● DIRECTION A
Answer these from the preschool essay, one line each:
(i) How many hours a day did the writer and his wife spend with their boy during the first week?
(ii) How many years had the writer already been at the firm when he left?
(iii) In which city was the colleague who had to make Managing Director first?

● TEXT TO READ
____________

Why Preschool Is Worth Every Penny And More!

The first day of preschool was tough. Not so much for our boy, but for my wife and me.

My immediate thought was, so this is where creativity comes to die. My wife and I spent three hours a day with him for the first week to help with the transitioning process.

During this time, I observed how other kids of varying developmental levels behaved. I saw kids having to wait their turn, listening to instruction, and trying to communicate with other 2.5-year-olds who weren’t good communicators.

As I thought about my negative reactions while soaking in the hot tub, I came to realize what I disliked about preschool was exactly what I disliked about work.

Preschool Was Like Work

At work, despite being a strong performer, I had to wait for a colleague in NYC to first make Managing Director before I could make MD because he had been promoted to head of the desk. Although he was several years older, we had the same years of experience working at the firm, and I was managing a large book of business in San Francisco. Screw that. After already being at the firm for 11 years, I didn’t want to wait five more years to get promoted. So I left.

At work, I had to listen to new hires, who didn’t know my business, tell me how to do my job. I found this tremendously annoying.

At work, I had to attend endless meetings and hear people blabber on and on about what we should do. Ironically, the time spent in meetings significantly cut into the time I needed to do the very things we were being asked to do! Seriously, having meetings to prepare for upcoming meetings is a waste of time. But they must be conducted to justify a manager’s existence.

____________

● TASK INPUT
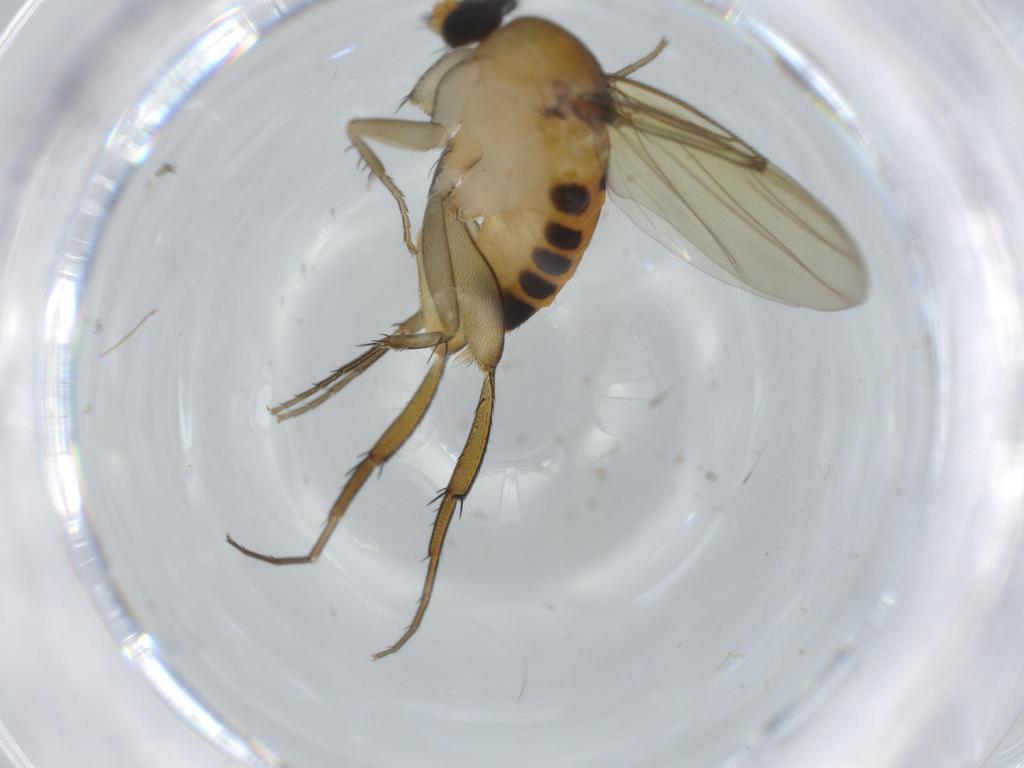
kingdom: Animalia
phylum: Arthropoda
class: Insecta
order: Diptera
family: Phoridae
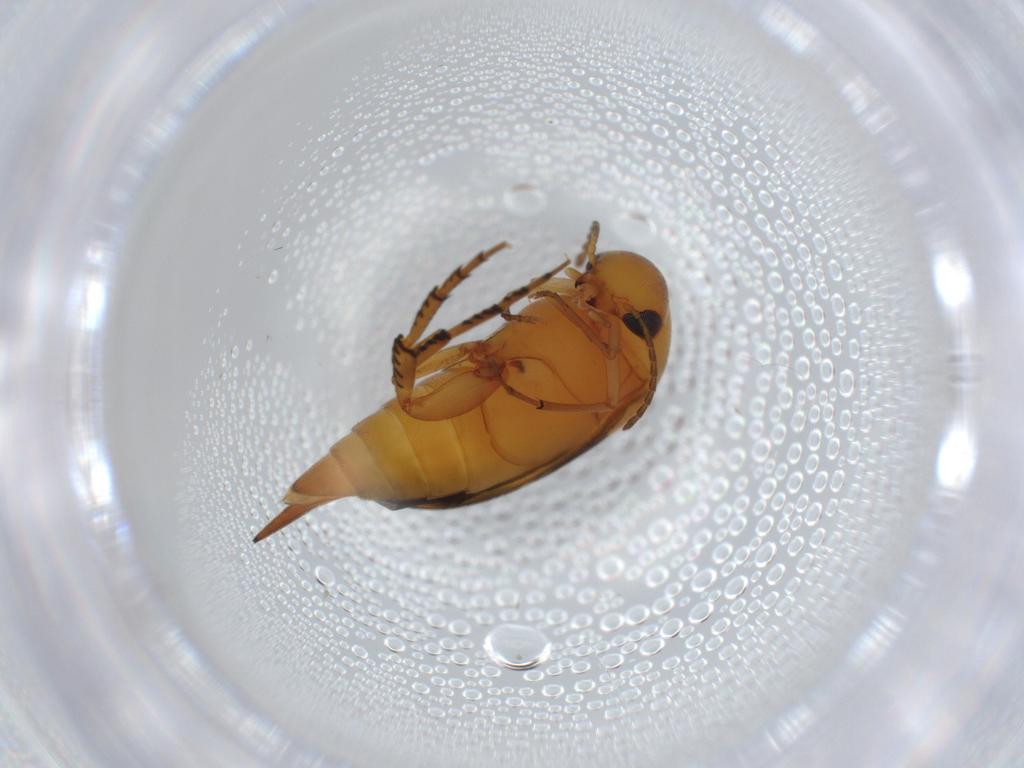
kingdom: Animalia
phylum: Arthropoda
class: Insecta
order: Coleoptera
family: Mordellidae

____________

● DIRECTION B
Relabel the rows so that every "phylum" becomes "division", keeping all else unchanged, and leave out the pictures.

● EXPECTED OUTPUT A
(i) Three hours a day.
(ii) 11 years.
(iii) NYC.

● EXPECTED OUTPUT B
kingdom: Animalia
division: Arthropoda
class: Insecta
order: Diptera
family: Phoridae
kingdom: Animalia
division: Arthropoda
class: Insecta
order: Coleoptera
family: Mordellidae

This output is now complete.